EOS RPO
Senior Software Engineer
Project title - Senior Software Engineer
What you will do
Architect Data & application Systems at Scale: Design large-scale, distributed data architectures capable of processing massive datasets, integrating AI-driven workflows, and supporting real-time and batch processing needs.
Drive System Design and Execution: Architect, develop, and deploy application and data processing engine — enabling autonomous orchestration of data pipelines, analytics, and business workflows.
Lead End-to-End Productionization : Own the full lifecycle — build, containerize, deploy, and maintain apps across environments using Kubernetes, Terraform, and CI/CD systems, spark.
Define and Enforce Engineering Standards: Set best practices around code quality, observability, scalability, and operational readiness for AI and data systems.
Guide Data and Infrastructure Decisions: Lead design discussions for data modeling, system integrations, and infrastructure architecture on Google Cloud Platform (GCP) and related technologies.
Enable Observability, Traceability & Reliability: Establish end-to-end monitoring and observability frameworks (e.g., Prometheus, Grafana, OpenTelemetry) for data services, ensuring deep traceability of agentic interactions.
Collaborate Across Teams and Domains:Partner with Product, Data Science teams to align Gen AI initiatives with data engineering objectives — ensuring production reliability and scalability.
Mentor and Grow Engineers: Provide technical mentorship to senior and mid-level engineers, fostering a culture of innovation, ownership, and operational excellence.
Champion Operational Efficiency: Identify and automate pain points in deployment, scaling, and monitoring. Drive continuous improvement in system reliability, performance, and developer productivity.
Own System-Level Decision Making: Evaluate new technologies, frameworks, and design patterns across LLMs and data infrastructure to guide the organization’s technical direction.
What you will bring
6+ years of experience in Software Engineering, with significant focus on Data systems, integration, and distributed architectures.
Deep expertise in Scala and distributed data frameworks like Spark data processing.

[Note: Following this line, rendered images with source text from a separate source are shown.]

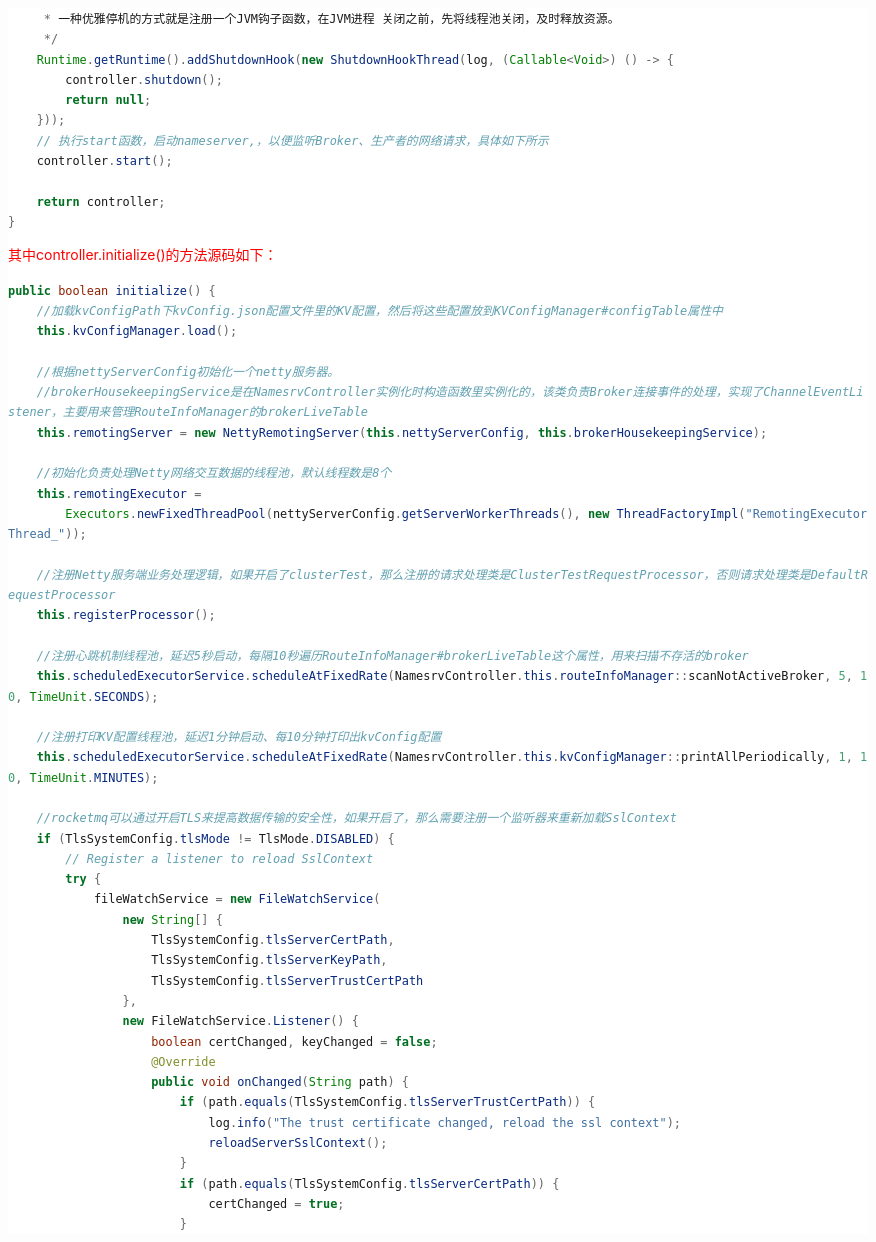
 ```java
     * 一种优雅停机的方式就是注册一个JVM钩子函数，在JVM进程 关闭之前，先将线程池关闭，及时释放资源。
     */
    Runtime.getRuntime().addShutdownHook(new ShutdownHookThread(log, (Callable<Void>) () -> {
        controller.shutdown();
        return null;
    }));
    // 执行start函数，启动nameserver,，以便监听Broker、生产者的网络请求，具体如下所示
    controller.start();

    return controller;
}
```

<font color="red">其中controller.initialize()的方法源码如下：</font>

```Java
public boolean initialize() {
    //加载kvConfigPath下kvConfig.json配置文件里的KV配置，然后将这些配置放到KVConfigManager#configTable属性中
    this.kvConfigManager.load();

    //根据nettyServerConfig初始化一个netty服务器。
    //brokerHousekeepingService是在NamesrvController实例化时构造函数里实例化的，该类负责Broker连接事件的处理，实现了ChannelEventListener，主要用来管理RouteInfoManager的brokerLiveTable
    this.remotingServer = new NettyRemotingServer(this.nettyServerConfig, this.brokerHousekeepingService);
    
    //初始化负责处理Netty网络交互数据的线程池，默认线程数是8个
    this.remotingExecutor =
        Executors.newFixedThreadPool(nettyServerConfig.getServerWorkerThreads(), new ThreadFactoryImpl("RemotingExecutorThread_"));
   
    //注册Netty服务端业务处理逻辑，如果开启了clusterTest，那么注册的请求处理类是ClusterTestRequestProcessor，否则请求处理类是DefaultRequestProcessor
    this.registerProcessor();
    
    //注册心跳机制线程池，延迟5秒启动，每隔10秒遍历RouteInfoManager#brokerLiveTable这个属性，用来扫描不存活的broker
    this.scheduledExecutorService.scheduleAtFixedRate(NamesrvController.this.routeInfoManager::scanNotActiveBroker, 5, 10, TimeUnit.SECONDS);
    
    //注册打印KV配置线程池，延迟1分钟启动、每10分钟打印出kvConfig配置
    this.scheduledExecutorService.scheduleAtFixedRate(NamesrvController.this.kvConfigManager::printAllPeriodically, 1, 10, TimeUnit.MINUTES);
   
    //rocketmq可以通过开启TLS来提高数据传输的安全性，如果开启了，那么需要注册一个监听器来重新加载SslContext
    if (TlsSystemConfig.tlsMode != TlsMode.DISABLED) {
        // Register a listener to reload SslContext
        try {
            fileWatchService = new FileWatchService(
                new String[] {
                    TlsSystemConfig.tlsServerCertPath,
                    TlsSystemConfig.tlsServerKeyPath,
                    TlsSystemConfig.tlsServerTrustCertPath
                },
                new FileWatchService.Listener() {
                    boolean certChanged, keyChanged = false;
                    @Override
                    public void onChanged(String path) {
                        if (path.equals(TlsSystemConfig.tlsServerTrustCertPath)) {
                            log.info("The trust certificate changed, reload the ssl context");
                            reloadServerSslContext();
                        }
                        if (path.equals(TlsSystemConfig.tlsServerCertPath)) {
                            certChanged = true;
                        }
```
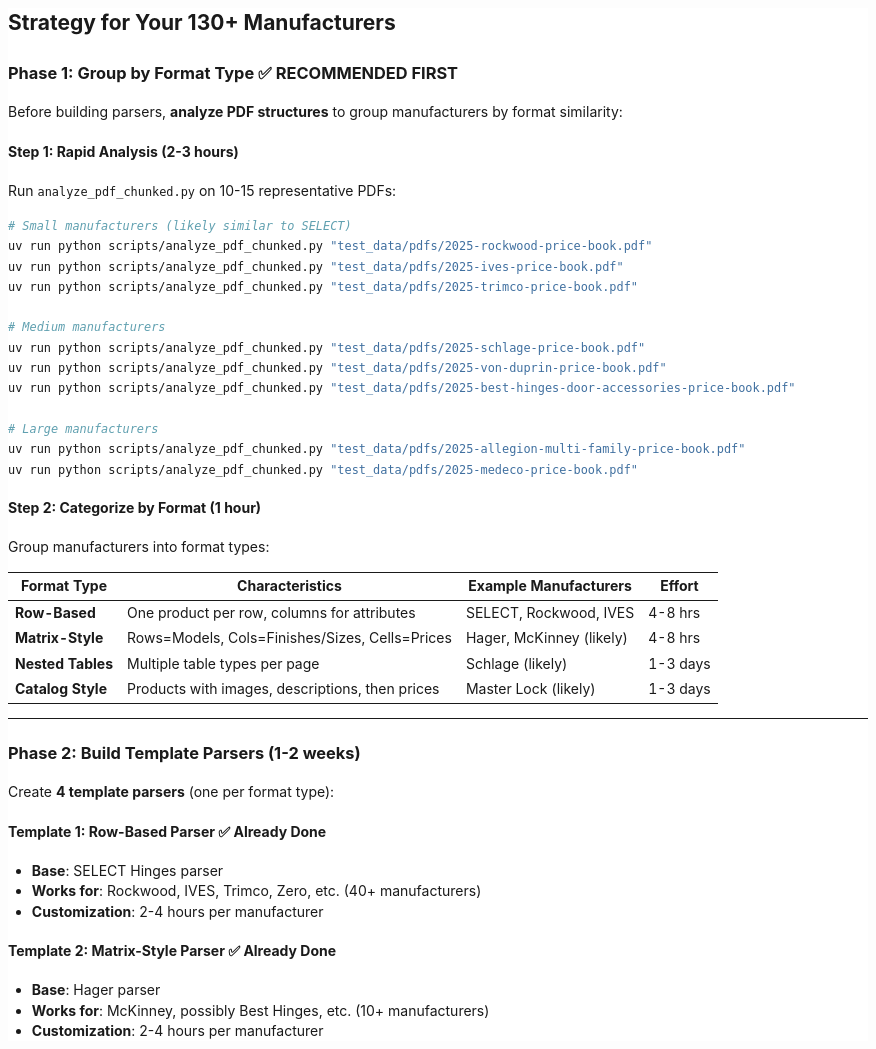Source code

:
## Strategy for Your 130+ Manufacturers

### Phase 1: Group by Format Type ✅ **RECOMMENDED FIRST**

Before building parsers, **analyze PDF structures** to group manufacturers by format similarity:

#### Step 1: Rapid Analysis (2-3 hours)
Run `analyze_pdf_chunked.py` on 10-15 representative PDFs:

```bash
# Small manufacturers (likely similar to SELECT)
uv run python scripts/analyze_pdf_chunked.py "test_data/pdfs/2025-rockwood-price-book.pdf"
uv run python scripts/analyze_pdf_chunked.py "test_data/pdfs/2025-ives-price-book.pdf"
uv run python scripts/analyze_pdf_chunked.py "test_data/pdfs/2025-trimco-price-book.pdf"

# Medium manufacturers
uv run python scripts/analyze_pdf_chunked.py "test_data/pdfs/2025-schlage-price-book.pdf"
uv run python scripts/analyze_pdf_chunked.py "test_data/pdfs/2025-von-duprin-price-book.pdf"
uv run python scripts/analyze_pdf_chunked.py "test_data/pdfs/2025-best-hinges-door-accessories-price-book.pdf"

# Large manufacturers
uv run python scripts/analyze_pdf_chunked.py "test_data/pdfs/2025-allegion-multi-family-price-book.pdf"
uv run python scripts/analyze_pdf_chunked.py "test_data/pdfs/2025-medeco-price-book.pdf"
```

#### Step 2: Categorize by Format (1 hour)
Group manufacturers into format types:

| Format Type | Characteristics | Example Manufacturers | Effort |
|------------|-----------------|----------------------|--------|
| **Row-Based** | One product per row, columns for attributes | SELECT, Rockwood, IVES | 4-8 hrs |
| **Matrix-Style** | Rows=Models, Cols=Finishes/Sizes, Cells=Prices | Hager, McKinney (likely) | 4-8 hrs |
| **Nested Tables** | Multiple table types per page | Schlage (likely) | 1-3 days |
| **Catalog Style** | Products with images, descriptions, then prices | Master Lock (likely) | 1-3 days |

---

### Phase 2: Build Template Parsers (1-2 weeks)

Create **4 template parsers** (one per format type):

#### Template 1: Row-Based Parser ✅ **Already Done**
- **Base**: SELECT Hinges parser
- **Works for**: Rockwood, IVES, Trimco, Zero, etc. (40+ manufacturers)
- **Customization**: 2-4 hours per manufacturer

#### Template 2: Matrix-Style Parser ✅ **Already Done**
- **Base**: Hager parser
- **Works for**: McKinney, possibly Best Hinges, etc. (10+ manufacturers)
- **Customization**: 2-4 hours per manufacturer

Solid understanding of Scala or Java for high-performance and backend workloads.
Expertise in Kubernetes (scaling, scheduling, service orchestration) and containerization practices.
Proficiency with Terraform for cloud infrastructure provisioning and management.
Deep understanding of CI/CD, automation, and cloud-native operations.
Working knowledge of GCP (BigQuery, Cloud Run, Vertex AI, GCS).
Strong experience designing for observability, monitoring, and traceability across microservices and AI agents.
Knowledge on Airflow or equivalent for data orchestration.
Familiarity with large language models (LLM)
Experience with retrieval-augmented generation (RAG) systems
Strategic mindset with the ability to balance technical depth and system-wide trade-offs.